● What you will do
Rewrite these lines with "moment of inertia" replaced by "rotational inertia" wherever it occurs. Leave all other text unchanged.

Top of Data listing

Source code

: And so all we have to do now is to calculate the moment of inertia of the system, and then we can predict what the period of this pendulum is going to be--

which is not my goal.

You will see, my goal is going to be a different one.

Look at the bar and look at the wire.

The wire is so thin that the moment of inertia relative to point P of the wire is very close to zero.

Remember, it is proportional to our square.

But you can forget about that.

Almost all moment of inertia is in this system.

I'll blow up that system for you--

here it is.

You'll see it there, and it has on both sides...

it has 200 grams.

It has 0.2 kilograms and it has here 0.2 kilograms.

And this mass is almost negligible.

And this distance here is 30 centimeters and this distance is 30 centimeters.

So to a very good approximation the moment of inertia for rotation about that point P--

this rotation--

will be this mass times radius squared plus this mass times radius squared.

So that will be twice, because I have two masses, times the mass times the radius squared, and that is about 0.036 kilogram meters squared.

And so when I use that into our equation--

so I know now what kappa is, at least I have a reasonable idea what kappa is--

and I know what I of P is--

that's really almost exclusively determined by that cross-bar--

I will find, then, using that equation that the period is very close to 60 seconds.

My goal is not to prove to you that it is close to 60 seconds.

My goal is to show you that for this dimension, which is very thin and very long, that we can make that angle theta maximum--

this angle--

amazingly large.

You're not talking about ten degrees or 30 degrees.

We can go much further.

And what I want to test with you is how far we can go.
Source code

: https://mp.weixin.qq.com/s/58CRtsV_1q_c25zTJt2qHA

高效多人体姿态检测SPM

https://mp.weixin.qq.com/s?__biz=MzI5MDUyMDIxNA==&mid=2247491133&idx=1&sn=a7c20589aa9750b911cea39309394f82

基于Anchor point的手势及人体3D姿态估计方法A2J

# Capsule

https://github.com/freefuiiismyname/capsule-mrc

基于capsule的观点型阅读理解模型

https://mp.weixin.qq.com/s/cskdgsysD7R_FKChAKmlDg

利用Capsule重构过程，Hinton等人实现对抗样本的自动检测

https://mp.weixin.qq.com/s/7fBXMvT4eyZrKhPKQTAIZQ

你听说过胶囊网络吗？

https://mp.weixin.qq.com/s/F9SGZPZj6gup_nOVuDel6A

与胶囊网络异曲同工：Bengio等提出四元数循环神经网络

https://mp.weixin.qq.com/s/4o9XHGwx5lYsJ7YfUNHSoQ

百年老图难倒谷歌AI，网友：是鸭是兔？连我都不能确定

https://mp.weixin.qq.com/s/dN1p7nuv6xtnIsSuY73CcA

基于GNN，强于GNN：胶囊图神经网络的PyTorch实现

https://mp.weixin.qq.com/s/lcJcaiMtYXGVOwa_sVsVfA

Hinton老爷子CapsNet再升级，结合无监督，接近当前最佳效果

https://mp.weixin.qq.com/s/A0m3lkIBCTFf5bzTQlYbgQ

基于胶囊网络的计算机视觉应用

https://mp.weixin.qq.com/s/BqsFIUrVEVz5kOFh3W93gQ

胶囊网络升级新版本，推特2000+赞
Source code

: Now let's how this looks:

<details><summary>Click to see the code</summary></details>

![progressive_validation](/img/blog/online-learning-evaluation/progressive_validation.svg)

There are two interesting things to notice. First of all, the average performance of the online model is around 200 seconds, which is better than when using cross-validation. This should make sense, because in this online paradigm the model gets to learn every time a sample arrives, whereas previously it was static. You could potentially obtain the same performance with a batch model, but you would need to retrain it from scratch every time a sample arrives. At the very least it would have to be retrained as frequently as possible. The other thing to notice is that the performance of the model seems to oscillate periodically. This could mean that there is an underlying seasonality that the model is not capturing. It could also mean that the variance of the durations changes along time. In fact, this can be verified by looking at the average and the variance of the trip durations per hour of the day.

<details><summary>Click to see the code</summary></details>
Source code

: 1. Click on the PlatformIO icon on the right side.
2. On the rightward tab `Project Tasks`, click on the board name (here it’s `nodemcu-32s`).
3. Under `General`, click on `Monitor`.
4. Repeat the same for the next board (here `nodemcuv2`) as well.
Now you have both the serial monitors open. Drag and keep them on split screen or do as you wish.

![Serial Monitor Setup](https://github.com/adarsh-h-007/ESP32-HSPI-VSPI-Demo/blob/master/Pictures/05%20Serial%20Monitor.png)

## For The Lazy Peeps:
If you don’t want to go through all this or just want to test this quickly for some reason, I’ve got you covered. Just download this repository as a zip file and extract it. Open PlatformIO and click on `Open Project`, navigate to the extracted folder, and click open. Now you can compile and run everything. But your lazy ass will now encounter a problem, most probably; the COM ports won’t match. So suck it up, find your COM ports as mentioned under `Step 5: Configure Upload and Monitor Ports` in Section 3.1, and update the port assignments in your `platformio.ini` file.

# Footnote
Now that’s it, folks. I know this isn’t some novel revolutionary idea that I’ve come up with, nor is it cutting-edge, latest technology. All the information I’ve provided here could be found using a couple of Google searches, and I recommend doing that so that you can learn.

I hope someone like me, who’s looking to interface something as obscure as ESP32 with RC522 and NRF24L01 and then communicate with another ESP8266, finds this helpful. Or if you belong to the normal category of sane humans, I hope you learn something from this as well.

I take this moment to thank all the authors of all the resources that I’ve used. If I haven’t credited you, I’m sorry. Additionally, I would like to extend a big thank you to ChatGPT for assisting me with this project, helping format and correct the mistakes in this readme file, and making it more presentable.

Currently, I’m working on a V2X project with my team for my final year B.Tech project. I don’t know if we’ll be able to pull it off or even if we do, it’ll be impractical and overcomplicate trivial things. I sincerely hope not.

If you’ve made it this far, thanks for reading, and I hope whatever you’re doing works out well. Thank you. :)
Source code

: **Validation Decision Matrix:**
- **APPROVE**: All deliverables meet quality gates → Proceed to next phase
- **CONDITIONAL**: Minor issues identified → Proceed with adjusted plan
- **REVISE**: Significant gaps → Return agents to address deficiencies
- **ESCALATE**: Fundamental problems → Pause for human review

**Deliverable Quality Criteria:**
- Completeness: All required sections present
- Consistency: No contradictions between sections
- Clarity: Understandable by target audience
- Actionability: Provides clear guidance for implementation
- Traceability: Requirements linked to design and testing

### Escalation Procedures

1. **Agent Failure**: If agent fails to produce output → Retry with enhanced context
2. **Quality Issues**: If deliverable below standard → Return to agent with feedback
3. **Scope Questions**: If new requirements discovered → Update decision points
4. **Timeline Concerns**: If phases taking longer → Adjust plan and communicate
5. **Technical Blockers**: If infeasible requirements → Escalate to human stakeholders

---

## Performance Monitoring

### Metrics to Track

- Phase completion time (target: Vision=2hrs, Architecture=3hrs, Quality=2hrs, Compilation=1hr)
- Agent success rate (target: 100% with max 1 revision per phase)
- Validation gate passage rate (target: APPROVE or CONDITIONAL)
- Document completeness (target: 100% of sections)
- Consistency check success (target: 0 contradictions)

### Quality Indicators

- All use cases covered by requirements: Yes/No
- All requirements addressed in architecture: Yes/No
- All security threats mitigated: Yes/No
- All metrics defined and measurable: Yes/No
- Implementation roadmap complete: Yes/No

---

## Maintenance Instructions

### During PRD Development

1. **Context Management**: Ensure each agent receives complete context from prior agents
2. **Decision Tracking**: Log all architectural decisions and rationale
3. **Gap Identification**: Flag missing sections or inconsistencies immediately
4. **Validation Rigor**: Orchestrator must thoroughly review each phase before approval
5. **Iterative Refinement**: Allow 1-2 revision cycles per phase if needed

Bottom of Data listing

● Written reply
Source code

: And so all we have to do now is to calculate the rotational inertia of the system, and then we can predict what the period of this pendulum is going to be--

which is not my goal.

You will see, my goal is going to be a different one.

Look at the bar and look at the wire.

The wire is so thin that the rotational inertia relative to point P of the wire is very close to zero.

Remember, it is proportional to our square.

But you can forget about that.

Almost all rotational inertia is in this system.

I'll blow up that system for you--

here it is.

You'll see it there, and it has on both sides...

it has 200 grams.

It has 0.2 kilograms and it has here 0.2 kilograms.

And this mass is almost negligible.

And this distance here is 30 centimeters and this distance is 30 centimeters.

So to a very good approximation the rotational inertia for rotation about that point P--

this rotation--

will be this mass times radius squared plus this mass times radius squared.

So that will be twice, because I have two masses, times the mass times the radius squared, and that is about 0.036 kilogram meters squared.

And so when I use that into our equation--

so I know now what kappa is, at least I have a reasonable idea what kappa is--

and I know what I of P is--

that's really almost exclusively determined by that cross-bar--

I will find, then, using that equation that the period is very close to 60 seconds.

My goal is not to prove to you that it is close to 60 seconds.

My goal is to show you that for this dimension, which is very thin and very long, that we can make that angle theta maximum--

this angle--

amazingly large.

You're not talking about ten degrees or 30 degrees.

We can go much further.

And what I want to test with you is how far we can go.
Source code

: https://mp.weixin.qq.com/s/58CRtsV_1q_c25zTJt2qHA

高效多人体姿态检测SPM

https://mp.weixin.qq.com/s?__biz=MzI5MDUyMDIxNA==&mid=2247491133&idx=1&sn=a7c20589aa9750b911cea39309394f82

基于Anchor point的手势及人体3D姿态估计方法A2J

# Capsule

https://github.com/freefuiiismyname/capsule-mrc

基于capsule的观点型阅读理解模型

https://mp.weixin.qq.com/s/cskdgsysD7R_FKChAKmlDg

利用Capsule重构过程，Hinton等人实现对抗样本的自动检测

https://mp.weixin.qq.com/s/7fBXMvT4eyZrKhPKQTAIZQ

你听说过胶囊网络吗？

https://mp.weixin.qq.com/s/F9SGZPZj6gup_nOVuDel6A

与胶囊网络异曲同工：Bengio等提出四元数循环神经网络

https://mp.weixin.qq.com/s/4o9XHGwx5lYsJ7YfUNHSoQ

百年老图难倒谷歌AI，网友：是鸭是兔？连我都不能确定

https://mp.weixin.qq.com/s/dN1p7nuv6xtnIsSuY73CcA

基于GNN，强于GNN：胶囊图神经网络的PyTorch实现

https://mp.weixin.qq.com/s/lcJcaiMtYXGVOwa_sVsVfA

Hinton老爷子CapsNet再升级，结合无监督，接近当前最佳效果

https://mp.weixin.qq.com/s/A0m3lkIBCTFf5bzTQlYbgQ

基于胶囊网络的计算机视觉应用

https://mp.weixin.qq.com/s/BqsFIUrVEVz5kOFh3W93gQ

胶囊网络升级新版本，推特2000+赞
Source code

: Now let's how this looks:

<details><summary>Click to see the code</summary></details>

![progressive_validation](/img/blog/online-learning-evaluation/progressive_validation.svg)

There are two interesting things to notice. First of all, the average performance of the online model is around 200 seconds, which is better than when using cross-validation. This should make sense, because in this online paradigm the model gets to learn every time a sample arrives, whereas previously it was static. You could potentially obtain the same performance with a batch model, but you would need to retrain it from scratch every time a sample arrives. At the very least it would have to be retrained as frequently as possible. The other thing to notice is that the performance of the model seems to oscillate periodically. This could mean that there is an underlying seasonality that the model is not capturing. It could also mean that the variance of the durations changes along time. In fact, this can be verified by looking at the average and the variance of the trip durations per hour of the day.

<details><summary>Click to see the code</summary></details>
Source code

: 1. Click on the PlatformIO icon on the right side.
2. On the rightward tab `Project Tasks`, click on the board name (here it’s `nodemcu-32s`).
3. Under `General`, click on `Monitor`.
4. Repeat the same for the next board (here `nodemcuv2`) as well.
Now you have both the serial monitors open. Drag and keep them on split screen or do as you wish.

![Serial Monitor Setup](https://github.com/adarsh-h-007/ESP32-HSPI-VSPI-Demo/blob/master/Pictures/05%20Serial%20Monitor.png)

## For The Lazy Peeps:
If you don’t want to go through all this or just want to test this quickly for some reason, I’ve got you covered. Just download this repository as a zip file and extract it. Open PlatformIO and click on `Open Project`, navigate to the extracted folder, and click open. Now you can compile and run everything. But your lazy ass will now encounter a problem, most probably; the COM ports won’t match. So suck it up, find your COM ports as mentioned under `Step 5: Configure Upload and Monitor Ports` in Section 3.1, and update the port assignments in your `platformio.ini` file.

# Footnote
Now that’s it, folks. I know this isn’t some novel revolutionary idea that I’ve come up with, nor is it cutting-edge, latest technology. All the information I’ve provided here could be found using a couple of Google searches, and I recommend doing that so that you can learn.

I hope someone like me, who’s looking to interface something as obscure as ESP32 with RC522 and NRF24L01 and then communicate with another ESP8266, finds this helpful. Or if you belong to the normal category of sane humans, I hope you learn something from this as well.

I take this moment to thank all the authors of all the resources that I’ve used. If I haven’t credited you, I’m sorry. Additionally, I would like to extend a big thank you to ChatGPT for assisting me with this project, helping format and correct the mistakes in this readme file, and making it more presentable.

Currently, I’m working on a V2X project with my team for my final year B.Tech project. I don’t know if we’ll be able to pull it off or even if we do, it’ll be impractical and overcomplicate trivial things. I sincerely hope not.

If you’ve made it this far, thanks for reading, and I hope whatever you’re doing works out well. Thank you. :)
Source code

: **Validation Decision Matrix:**
- **APPROVE**: All deliverables meet quality gates → Proceed to next phase
- **CONDITIONAL**: Minor issues identified → Proceed with adjusted plan
- **REVISE**: Significant gaps → Return agents to address deficiencies
- **ESCALATE**: Fundamental problems → Pause for human review

**Deliverable Quality Criteria:**
- Completeness: All required sections present
- Consistency: No contradictions between sections
- Clarity: Understandable by target audience
- Actionability: Provides clear guidance for implementation
- Traceability: Requirements linked to design and testing

### Escalation Procedures

1. **Agent Failure**: If agent fails to produce output → Retry with enhanced context
2. **Quality Issues**: If deliverable below standard → Return to agent with feedback
3. **Scope Questions**: If new requirements discovered → Update decision points
4. **Timeline Concerns**: If phases taking longer → Adjust plan and communicate
5. **Technical Blockers**: If infeasible requirements → Escalate to human stakeholders

---

## Performance Monitoring

### Metrics to Track

- Phase completion time (target: Vision=2hrs, Architecture=3hrs, Quality=2hrs, Compilation=1hr)
- Agent success rate (target: 100% with max 1 revision per phase)
- Validation gate passage rate (target: APPROVE or CONDITIONAL)
- Document completeness (target: 100% of sections)
- Consistency check success (target: 0 contradictions)

### Quality Indicators

- All use cases covered by requirements: Yes/No
- All requirements addressed in architecture: Yes/No
- All security threats mitigated: Yes/No
- All metrics defined and measurable: Yes/No
- Implementation roadmap complete: Yes/No

---

## Maintenance Instructions

### During PRD Development

1. **Context Management**: Ensure each agent receives complete context from prior agents
2. **Decision Tracking**: Log all architectural decisions and rationale
3. **Gap Identification**: Flag missing sections or inconsistencies immediately
4. **Validation Rigor**: Orchestrator must thoroughly review each phase before approval
5. **Iterative Refinement**: Allow 1-2 revision cycles per phase if needed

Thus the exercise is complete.